• _Task directions_: Return the lines of the material below, unchanged, from the line with "country: US" through the end of the material, both ends included. Leave the pictures out of your answer.

## start Records for the task

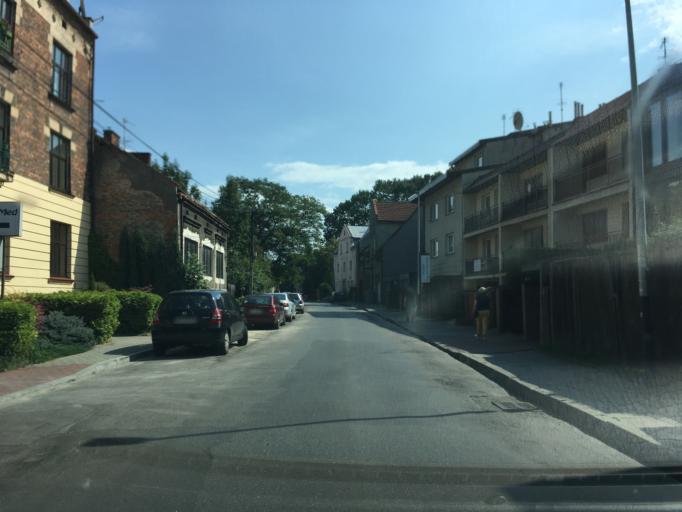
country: PL
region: Lesser Poland Voivodeship
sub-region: Krakow
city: Krakow
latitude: 50.0552
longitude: 19.9076
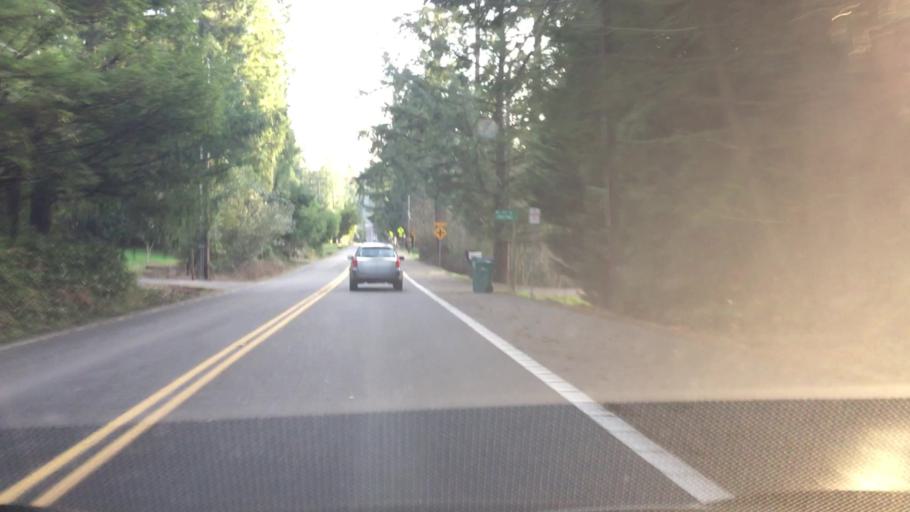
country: US
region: Washington
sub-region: King County
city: Woodinville
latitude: 47.7709
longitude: -122.1318
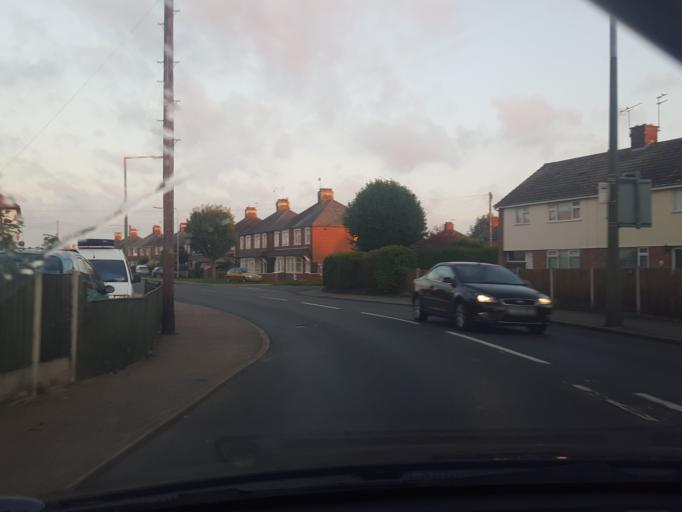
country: GB
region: England
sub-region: Essex
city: Clacton-on-Sea
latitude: 51.7967
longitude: 1.1328
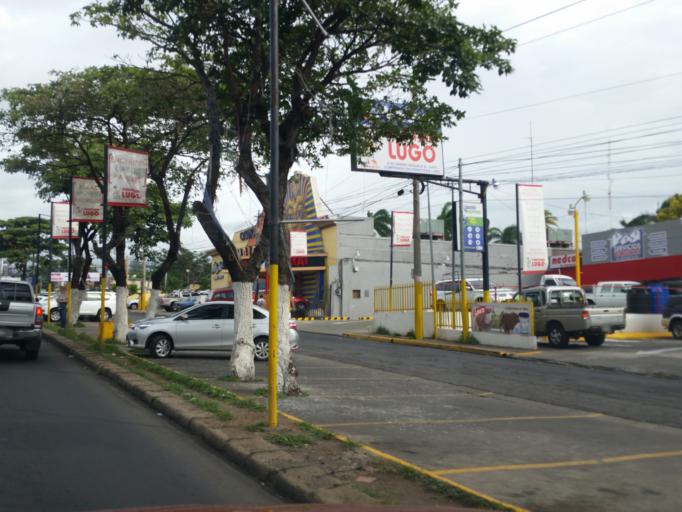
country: NI
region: Managua
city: Managua
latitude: 12.1200
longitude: -86.2615
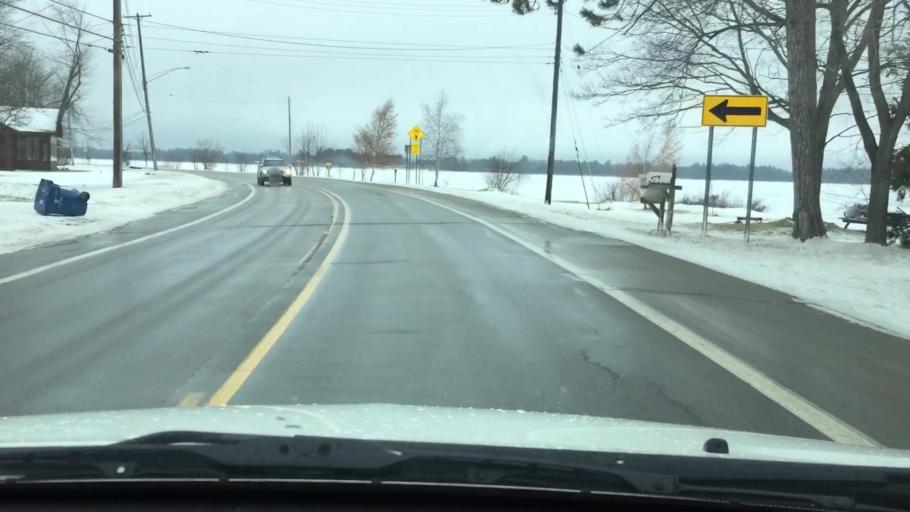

## end Records for the task

• _Response_:
country: US
region: Washington
sub-region: King County
city: Woodinville
latitude: 47.7709
longitude: -122.1318
country: GB
region: England
sub-region: Essex
city: Clacton-on-Sea
latitude: 51.7967
longitude: 1.1328
country: NI
region: Managua
city: Managua
latitude: 12.1200
longitude: -86.2615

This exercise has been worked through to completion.